Alors quelle est la conclusion? La conclusion me semble la suivante: si nous observons le développement de la diplomatie pontificale, nous constatons qu’elle est toujours au service de la recherche de solutions positives qui visent plus loin que le moment historique et politique présent. Les moments politiques peuvent changer dans les différents pays. La vie de l’Église a, peut-être, l’avantage de ne pas être liée aux élections, de ne pas avoir de législatures qui changent, de ne pas avoir les préoccupations qui sont celles du monde civil et qui déterminent parfois certains choix.
Mais ce qui est important et qui ressort de ce qu’ont dit l’ambassadeur Nicholson et le cardinal Tauran, c’est que nous devons être au service de l’homme, de l’homme malade, de l’homme qui a faim, de l’homme qui n’a pas de territoire suffisant, de l’homme qui se sent opprimé par ce qu’il n’existe pas dans son pays une idée même minimale, même adaptée aux circonstances locales, de liberté. Je crois qu’il y a un travail commun à accomplir dans cette direction.

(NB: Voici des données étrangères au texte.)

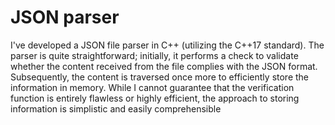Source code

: # JSON parser
I've developed a JSON file parser in C++ (utilizing the C++17 standard). The parser is quite straightforward; initially, it performs a check to validate whether the content received from the file complies with the JSON format. Subsequently, the content is traversed once more to efficiently store the information in memory. While I cannot guarantee that the verification function is entirely flawless or highly efficient, the approach to storing information is simplistic and easily comprehensible
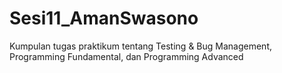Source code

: # Sesi11_AmanSwasono
Kumpulan tugas praktikum tentang Testing &amp; Bug Management, Programming Fundamental, dan Programming Advanced
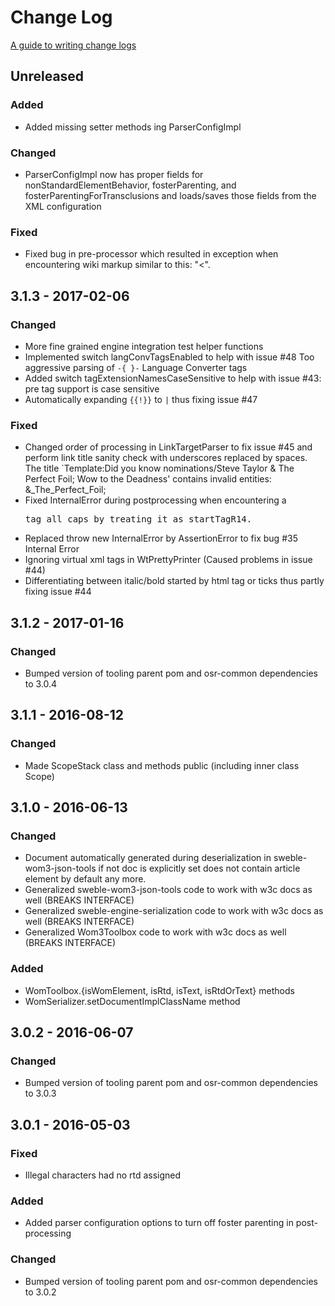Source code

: # Change Log
[A guide to writing change logs][keepachangelog]

## Unreleased
### Added
- Added missing setter methods ing ParserConfigImpl

### Changed
- ParserConfigImpl now has proper fields for nonStandardElementBehavior, 
  fosterParenting, and fosterParentingForTransclusions and loads/saves those
  fields from the XML configuration

### Fixed
- Fixed bug in pre-processor which resulted in exception when encountering wiki
  markup similar to this: "<ref></ref><</ref>".

## 3.1.3 - 2017-02-06
### Changed
- More fine grained engine integration test helper functions
- Implemented switch langConvTagsEnabled to help with issue #48 Too aggressive
  parsing of `-{ }-` Language Converter tags
- Added switch tagExtensionNamesCaseSensitive to help with issue #43: pre tag
  support is case sensitive
- Automatically expanding `{{!}}` to `|` thus fixing issue #47

### Fixed
- Changed order of processing in LinkTargetParser to fix issue #45 and perform
  link title sanity check with underscores replaced by spaces.
  The title `Template:Did you know nominations/Steve Taylor & The Perfect Foil; Wow to the Deadness'
  contains invalid entities: &_The_Perfect_Foil;
- Fixed InternalError during postprocessing when encountering a <PRE> tag all
  caps by treating it as startTagR14.
- Replaced throw new InternalError by AssertionError to fix bug
  #35 Internal Error
- Ignoring virtual xml tags in WtPrettyPrinter (Caused problems in issue #44)
- Differentiating between italic/bold started by html tag or ticks thus partly
  fixing issue #44

## 3.1.2 - 2017-01-16
### Changed
- Bumped version of tooling parent pom and osr-common dependencies to 3.0.4

## 3.1.1 - 2016-08-12
### Changed
- Made ScopeStack class and methods public (including inner class Scope)

## 3.1.0 - 2016-06-13
### Changed
- Document automatically generated during deserialization in 
  sweble-wom3-json-tools if not doc is explicitly set does not contain article 
  element by default any more.
- Generalized sweble-wom3-json-tools code to work with w3c docs as well (BREAKS INTERFACE)
- Generalized sweble-engine-serialization code to work with w3c docs as well (BREAKS INTERFACE)
- Generalized Wom3Toolbox code to work with w3c docs as well (BREAKS INTERFACE)

### Added
- WomToolbox.{isWomElement, isRtd, isText, isRtdOrText} methods
- WomSerializer.setDocumentImplClassName method

## 3.0.2 - 2016-06-07
### Changed
- Bumped version of tooling parent pom and osr-common dependencies to 3.0.3

## 3.0.1 - 2016-05-03
### Fixed
- Illegal characters had no rtd assigned

### Added
- Added parser configuration options to turn off foster parenting in 
  post-processing

### Changed
- Bumped version of tooling parent pom and osr-common dependencies to 3.0.2

[keepachangelog]: http://keepachangelog.com/
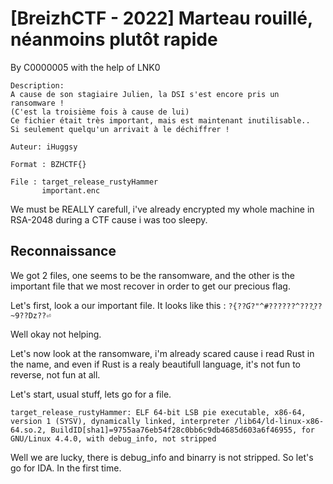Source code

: # [BreizhCTF - 2022]  Marteau rouillé, néanmoins plutôt rapide

By C0000005 with the help of LNK0

    Description:
    A cause de son stagiaire Julien, la DSI s'est encore pris un ransomware !
    (C'est la troisième fois à cause de lui)
    Ce fichier était très important, mais est maintenant inutilisable..
    Si seulement quelqu'un arrivait à le déchiffrer !

    Auteur: iHuggsy

    Format : BZHCTF{}

    File : target_release_rustyHammer
           important.enc

We must be REALLY carefull, i've already encrypted my whole machine in RSA-2048 during a CTF cause i was too sleepy. 

## Reconnaissance 

We got 2 files, one seems to be the ransomware, and the other is the important file that we most recover in order to get our precious flag.


Let's first, look a our important file. It looks like this :
`?{??Ɠ?"^#??????^???ֳ??~9??Dz??⏎ `

Well okay not helping.


Let's now look at the ransomware, i'm already scared cause i read Rust in the name, and even if Rust is a realy beautifull language, it's not fun to reverse, not fun at all.

Let's start, usual stuff, lets go for a file.

`target_release_rustyHammer: ELF 64-bit LSB pie executable, x86-64, version 1 (SYSV), dynamically linked, interpreter /lib64/ld-linux-x86-64.so.2, BuildID[sha1]=9755aa76eb54f28c0bb6c9db4685d603a6f46955, for GNU/Linux 4.4.0, with debug_info, not stripped`

Well we are lucky, there is debug_info and binarry is not stripped. So let's go for IDA. In the first time.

Et les différentes ambassades de Rome n’ont pas sur ce point des rôles différents à jouer. Nous sommes, je crois, tous au service de l’humanité et, lors d’une crise, nous souffrons tous, que ce soit un homme ou son ennemi qui meure. Nous souffrons, comme c’est le cas dans la situation actuelle, parce que nous sommes tous obligés d’assister avec angoisse à une série de morts distillées de telle sorte que la mort devient une fatalité, une routine. Nous sentons alors qu’il doit exister la possibilité de construire un rapport humain différent. Et cette construction est celle que l’on peut qualifier – étant donné que l’ambassadeur Nicholson l’a cité, je voudrais moi aussi conclure avec saint Augustin – de conception naturaliter christiana.
* Le texte du livre a été publié, comme supplément, en deux parties, dans l’édition française de 30Jours. La première partie en octobr­e 2002, la seconde en février 2004.